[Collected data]

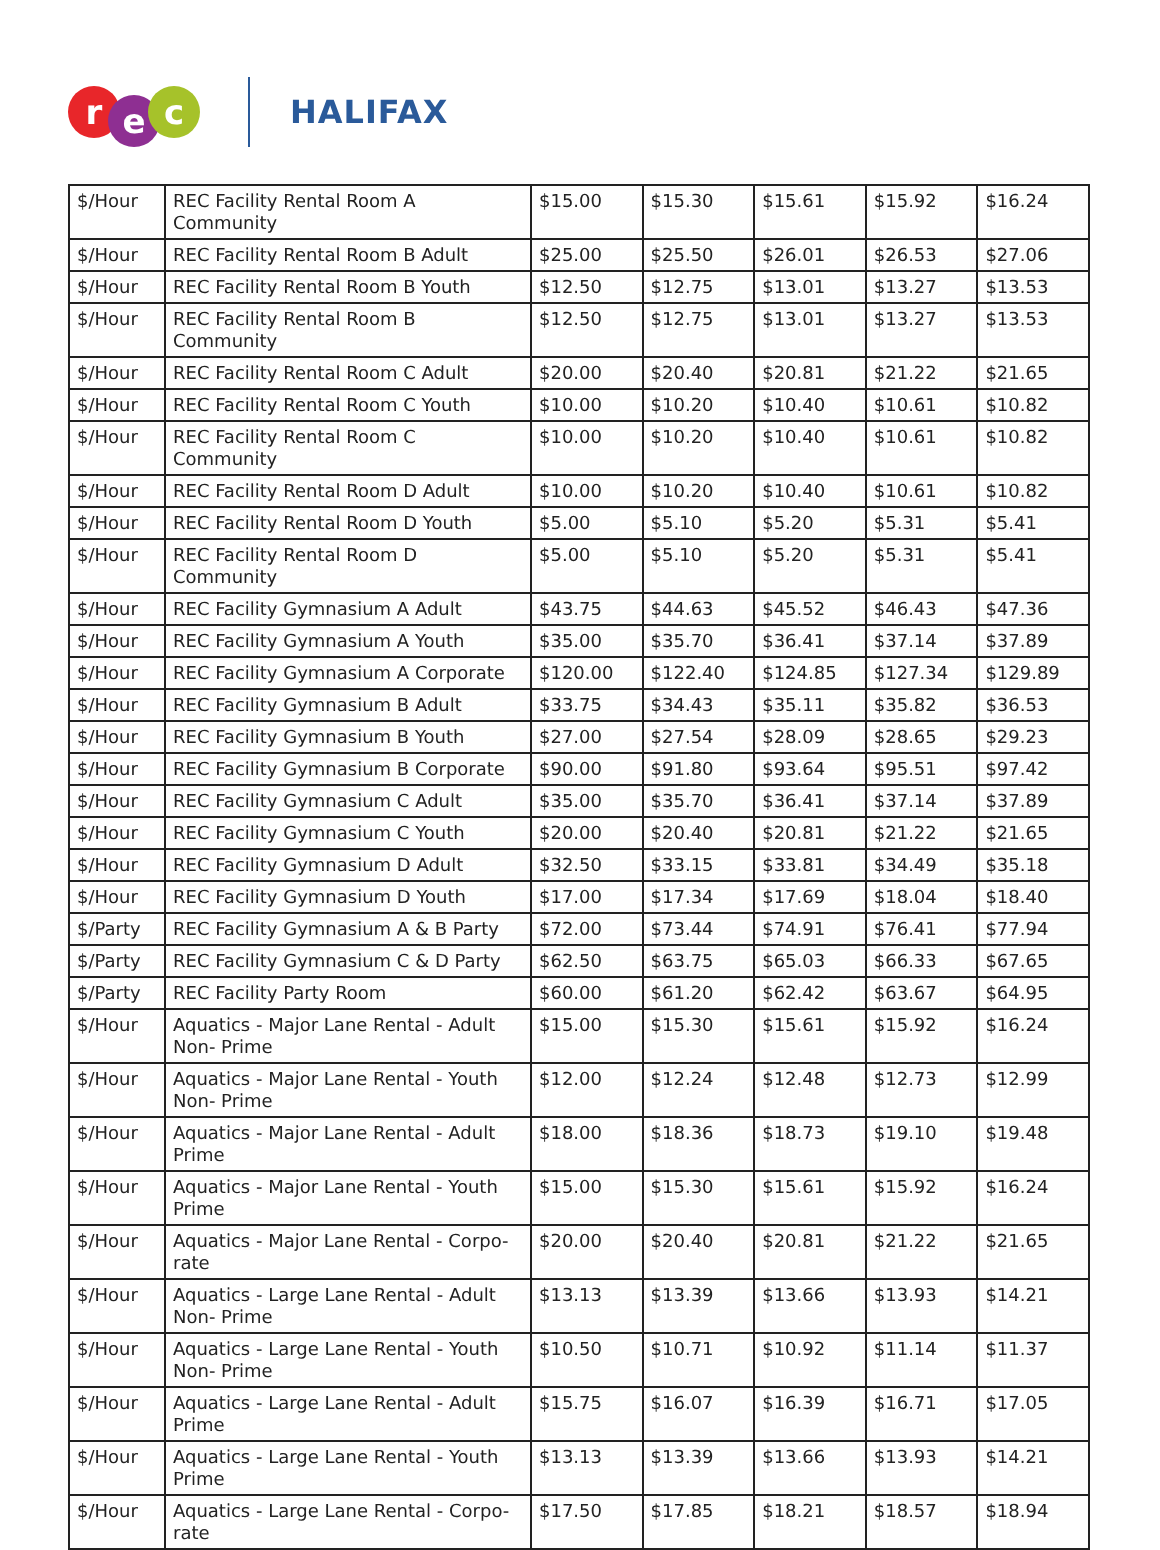re c
HALIFAX
| $/Hour | REC Facility Rental Room A Community | $15.00 | $15.30 | $15.61 | $15.92 | $16.24 |
| $/Hour | REC Facility Rental Room B Adult | $25.00 | $25.50 | $26.01 | $26.53 | $27.06 |
| $/Hour | REC Facility Rental Room B Youth | $12.50 | $12.75 | $13.01 | $13.27 | $13.53 |
| $/Hour | REC Facility Rental Room B Community | $12.50 | $12.75 | $13.01 | $13.27 | $13.53 |
| $/Hour | REC Facility Rental Room C Adult | $20.00 | $20.40 | $20.81 | $21.22 | $21.65 |
| $/Hour | REC Facility Rental Room C Youth | $10.00 | $10.20 | $10.40 | $10.61 | $10.82 |
| $/Hour | REC Facility Rental Room C Community | $10.00 | $10.20 | $10.40 | $10.61 | $10.82 |
| $/Hour | REC Facility Rental Room D Adult | $10.00 | $10.20 | $10.40 | $10.61 | $10.82 |
| $/Hour | REC Facility Rental Room D Youth | $5.00 | $5.10 | $5.20 | $5.31 | $5.41 |
| $/Hour | REC Facility Rental Room D Community | $5.00 | $5.10 | $5.20 | $5.31 | $5.41 |
| $/Hour | REC Facility Gymnasium A Adult | $43.75 | $44.63 | $45.52 | $46.43 | $47.36 |
| $/Hour | REC Facility Gymnasium A Youth | $35.00 | $35.70 | $36.41 | $37.14 | $37.89 |
| $/Hour | REC Facility Gymnasium A Corporate | $120.00 | $122.40 | $124.85 | $127.34 | $129.89 |
| $/Hour | REC Facility Gymnasium B Adult | $33.75 | $34.43 | $35.11 | $35.82 | $36.53 |
| $/Hour | REC Facility Gymnasium B Youth | $27.00 | $27.54 | $28.09 | $28.65 | $29.23 |
| $/Hour | REC Facility Gymnasium B Corporate | $90.00 | $91.80 | $93.64 | $95.51 | $97.42 |
| $/Hour | REC Facility Gymnasium C Adult | $35.00 | $35.70 | $36.41 | $37.14 | $37.89 |
| $/Hour | REC Facility Gymnasium C Youth | $20.00 | $20.40 | $20.81 | $21.22 | $21.65 |
| $/Hour | REC Facility Gymnasium D Adult | $32.50 | $33.15 | $33.81 | $34.49 | $35.18 |
| $/Hour | REC Facility Gymnasium D Youth | $17.00 | $17.34 | $17.69 | $18.04 | $18.40 |
| $/Party | REC Facility Gymnasium A & B Party | $72.00 | $73.44 | $74.91 | $76.41 | $77.94 |
| $/Party | REC Facility Gymnasium C & D Party | $62.50 | $63.75 | $65.03 | $66.33 | $67.65 |
| $/Party | REC Facility Party Room | $60.00 | $61.20 | $62.42 | $63.67 | $64.95 |
| $/Hour | Aquatics - Major Lane Rental - Adult Non- Prime | $15.00 | $15.30 | $15.61 | $15.92 | $16.24 |
| $/Hour | Aquatics - Major Lane Rental - Youth Non- Prime | $12.00 | $12.24 | $12.48 | $12.73 | $12.99 |
| $/Hour | Aquatics - Major Lane Rental - Adult Prime | $18.00 | $18.36 | $18.73 | $19.10 | $19.48 |
| $/Hour | Aquatics - Major Lane Rental - Youth Prime | $15.00 | $15.30 | $15.61 | $15.92 | $16.24 |
| $/Hour | Aquatics - Major Lane Rental - Corpo-rate | $20.00 | $20.40 | $20.81 | $21.22 | $21.65 |
| $/Hour | Aquatics - Large Lane Rental - Adult Non- Prime | $13.13 | $13.39 | $13.66 | $13.93 | $14.21 |
| $/Hour | Aquatics - Large Lane Rental - Youth Non- Prime | $10.50 | $10.71 | $10.92 | $11.14 | $11.37 |
| $/Hour | Aquatics - Large Lane Rental - Adult Prime | $15.75 | $16.07 | $16.39 | $16.71 | $17.05 |
| $/Hour | Aquatics - Large Lane Rental - Youth Prime | $13.13 | $13.39 | $13.66 | $13.93 | $14.21 |
| $/Hour | Aquatics - Large Lane Rental - Corpo-rate | $17.50 | $17.85 | $18.21 | $18.57 | $18.94 |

#### What you need to do:
The expected answer is every line in the data above that carries the string "Community".

#### Your response:
| $/Hour | REC Facility Rental Room A Community | $15.00 | $15.30 | $15.61 | $15.92 | $16.24 |
| $/Hour | REC Facility Rental Room B Community | $12.50 | $12.75 | $13.01 | $13.27 | $13.53 |
| $/Hour | REC Facility Rental Room C Community | $10.00 | $10.20 | $10.40 | $10.61 | $10.82 |
| $/Hour | REC Facility Rental Room D Community | $5.00 | $5.10 | $5.20 | $5.31 | $5.41 |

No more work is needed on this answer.